"Pak, apa yang harus kita lakukan sekarang? Kita hanya hidup berdua. Anak kita sudah dewasa dan telah menikah," tutur Suminem.
"Kita juga sudah punya cucu... tapi kenapa mereka tidak tinggal sama kita, Pak? Kita ini sudah tua lho, Pak," Suminem kembali mengajak bicara suaminya, Ponirin.
Sang suami hanya diam. Dia tampak menikmati sisa rokok yang sedari tadi ia sulut. Dia tak bisa banyak bicara. Pikirnya, memang sepatutnya anak perempuan yang telah menikah ikut suami, kan?
"Bagaimana ini, Pak?" tanya Suminem lagi.
"Aku tidak tahu, Bu," jawabnya.
"Kamu itu, tidak pernah berubah. Kalau ditanya selalu begitu. Ya pikirkan gimana caranya supaya anak kita mau tinggal disini, bersama kita," tukas Suminem.
"Mau gimana lagi, Bu... anak kita kan perempuan. Sudah sewajarnya mengikuti suaminya."
"Iya Pak, kalau itu Ibu tahu. Tapi, tidak ada salahnya kita mencoba untuk ngomong, supaya hidup kita tidak terlalu kesepian. Ada yang bantuin kita gitu lho, Pak."
"Ah, sudahlah, Bu. Kita tidak usah mendebatkan persoalan ini!"

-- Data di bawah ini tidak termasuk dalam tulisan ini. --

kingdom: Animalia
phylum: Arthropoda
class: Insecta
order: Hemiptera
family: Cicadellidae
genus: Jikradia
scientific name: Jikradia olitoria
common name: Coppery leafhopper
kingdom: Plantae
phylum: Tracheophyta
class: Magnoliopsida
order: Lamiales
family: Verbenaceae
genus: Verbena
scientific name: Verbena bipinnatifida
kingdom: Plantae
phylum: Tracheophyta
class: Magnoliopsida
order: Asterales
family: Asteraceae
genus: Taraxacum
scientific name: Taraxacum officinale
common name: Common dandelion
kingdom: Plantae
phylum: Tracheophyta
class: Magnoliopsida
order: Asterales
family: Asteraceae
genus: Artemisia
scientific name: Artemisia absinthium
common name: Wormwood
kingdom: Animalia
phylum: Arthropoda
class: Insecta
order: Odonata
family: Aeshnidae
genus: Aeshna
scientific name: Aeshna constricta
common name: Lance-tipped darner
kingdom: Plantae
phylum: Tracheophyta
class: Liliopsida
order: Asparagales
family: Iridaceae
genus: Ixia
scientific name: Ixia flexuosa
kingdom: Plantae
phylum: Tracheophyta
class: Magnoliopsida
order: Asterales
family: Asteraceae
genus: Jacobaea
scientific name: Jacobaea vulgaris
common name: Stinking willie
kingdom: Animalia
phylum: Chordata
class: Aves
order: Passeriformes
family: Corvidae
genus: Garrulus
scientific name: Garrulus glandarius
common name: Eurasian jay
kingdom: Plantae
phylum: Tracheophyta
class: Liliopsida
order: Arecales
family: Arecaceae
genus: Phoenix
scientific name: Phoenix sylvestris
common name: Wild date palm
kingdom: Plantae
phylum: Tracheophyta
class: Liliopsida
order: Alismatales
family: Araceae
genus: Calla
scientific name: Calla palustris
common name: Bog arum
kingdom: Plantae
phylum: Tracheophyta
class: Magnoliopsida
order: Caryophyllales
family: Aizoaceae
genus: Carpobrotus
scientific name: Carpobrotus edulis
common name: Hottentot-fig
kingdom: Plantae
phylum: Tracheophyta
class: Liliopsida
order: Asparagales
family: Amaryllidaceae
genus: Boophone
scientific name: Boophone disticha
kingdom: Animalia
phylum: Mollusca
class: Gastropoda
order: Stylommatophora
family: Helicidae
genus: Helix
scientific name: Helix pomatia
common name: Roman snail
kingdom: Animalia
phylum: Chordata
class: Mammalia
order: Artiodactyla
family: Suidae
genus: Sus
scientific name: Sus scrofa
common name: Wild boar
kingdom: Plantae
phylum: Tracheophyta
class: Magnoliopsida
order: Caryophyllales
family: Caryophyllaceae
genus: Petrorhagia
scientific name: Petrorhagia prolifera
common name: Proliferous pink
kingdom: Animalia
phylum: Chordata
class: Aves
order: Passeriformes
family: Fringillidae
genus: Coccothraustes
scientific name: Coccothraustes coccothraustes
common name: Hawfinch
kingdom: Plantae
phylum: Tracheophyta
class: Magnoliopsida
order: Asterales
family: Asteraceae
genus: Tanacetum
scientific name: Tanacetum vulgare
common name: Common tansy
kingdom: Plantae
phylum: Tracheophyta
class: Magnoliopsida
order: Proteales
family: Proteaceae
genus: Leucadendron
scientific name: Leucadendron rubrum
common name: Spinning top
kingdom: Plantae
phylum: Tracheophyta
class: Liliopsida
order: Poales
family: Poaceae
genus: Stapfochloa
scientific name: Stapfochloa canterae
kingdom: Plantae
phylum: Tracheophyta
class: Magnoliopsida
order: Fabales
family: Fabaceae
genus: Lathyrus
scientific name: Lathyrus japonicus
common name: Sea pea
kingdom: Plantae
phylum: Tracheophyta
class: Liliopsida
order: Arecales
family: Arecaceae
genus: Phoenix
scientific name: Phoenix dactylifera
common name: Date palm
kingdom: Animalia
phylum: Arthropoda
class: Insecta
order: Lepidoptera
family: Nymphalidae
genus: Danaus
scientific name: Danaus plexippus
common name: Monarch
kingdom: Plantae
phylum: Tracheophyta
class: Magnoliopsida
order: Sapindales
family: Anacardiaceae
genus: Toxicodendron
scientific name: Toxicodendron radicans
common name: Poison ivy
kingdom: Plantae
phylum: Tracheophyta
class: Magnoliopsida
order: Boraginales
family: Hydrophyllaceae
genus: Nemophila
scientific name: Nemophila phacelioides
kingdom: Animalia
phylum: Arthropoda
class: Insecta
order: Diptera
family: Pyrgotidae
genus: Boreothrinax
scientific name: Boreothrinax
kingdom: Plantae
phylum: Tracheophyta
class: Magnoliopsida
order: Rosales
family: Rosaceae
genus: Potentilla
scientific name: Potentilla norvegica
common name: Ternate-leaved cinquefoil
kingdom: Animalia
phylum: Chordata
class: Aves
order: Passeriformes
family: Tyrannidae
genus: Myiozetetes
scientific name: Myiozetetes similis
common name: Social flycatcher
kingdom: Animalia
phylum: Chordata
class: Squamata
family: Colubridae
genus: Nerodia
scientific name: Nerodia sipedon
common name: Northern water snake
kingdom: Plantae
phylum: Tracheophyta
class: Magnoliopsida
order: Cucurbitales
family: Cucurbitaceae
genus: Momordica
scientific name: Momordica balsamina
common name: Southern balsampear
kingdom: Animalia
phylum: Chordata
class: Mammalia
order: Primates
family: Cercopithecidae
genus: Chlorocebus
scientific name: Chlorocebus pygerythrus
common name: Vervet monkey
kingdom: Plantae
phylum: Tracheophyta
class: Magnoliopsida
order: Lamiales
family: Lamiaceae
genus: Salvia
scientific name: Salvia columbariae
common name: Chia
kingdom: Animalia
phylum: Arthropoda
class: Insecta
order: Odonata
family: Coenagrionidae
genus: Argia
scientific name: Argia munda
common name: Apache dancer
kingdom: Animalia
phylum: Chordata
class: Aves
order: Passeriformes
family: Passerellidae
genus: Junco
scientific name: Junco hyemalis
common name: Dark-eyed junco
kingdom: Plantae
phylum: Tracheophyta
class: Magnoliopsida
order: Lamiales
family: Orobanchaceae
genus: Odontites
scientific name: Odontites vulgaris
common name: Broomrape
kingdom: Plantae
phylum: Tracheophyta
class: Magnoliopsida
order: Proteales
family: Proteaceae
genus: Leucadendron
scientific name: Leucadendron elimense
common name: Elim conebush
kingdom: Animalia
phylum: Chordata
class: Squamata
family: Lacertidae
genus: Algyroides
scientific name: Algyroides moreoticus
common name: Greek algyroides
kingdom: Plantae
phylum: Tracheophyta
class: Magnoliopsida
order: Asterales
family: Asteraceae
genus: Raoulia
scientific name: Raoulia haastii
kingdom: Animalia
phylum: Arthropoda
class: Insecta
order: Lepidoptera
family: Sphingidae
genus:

Suminem lalu masuk ke ruang tengah untuk menonton televisi, meninggalkan Ponirin sendiri.
Terlihat dari raut wajahnya, betapa lelaki itu sangat kelelahan bekerja seharian. Sisa-sisa semangat dikumpulkannya untuk menghadapi esok yang lebih berat. Setelah menghabiskan dua batang rokok, Ponirin pun ikut masuk.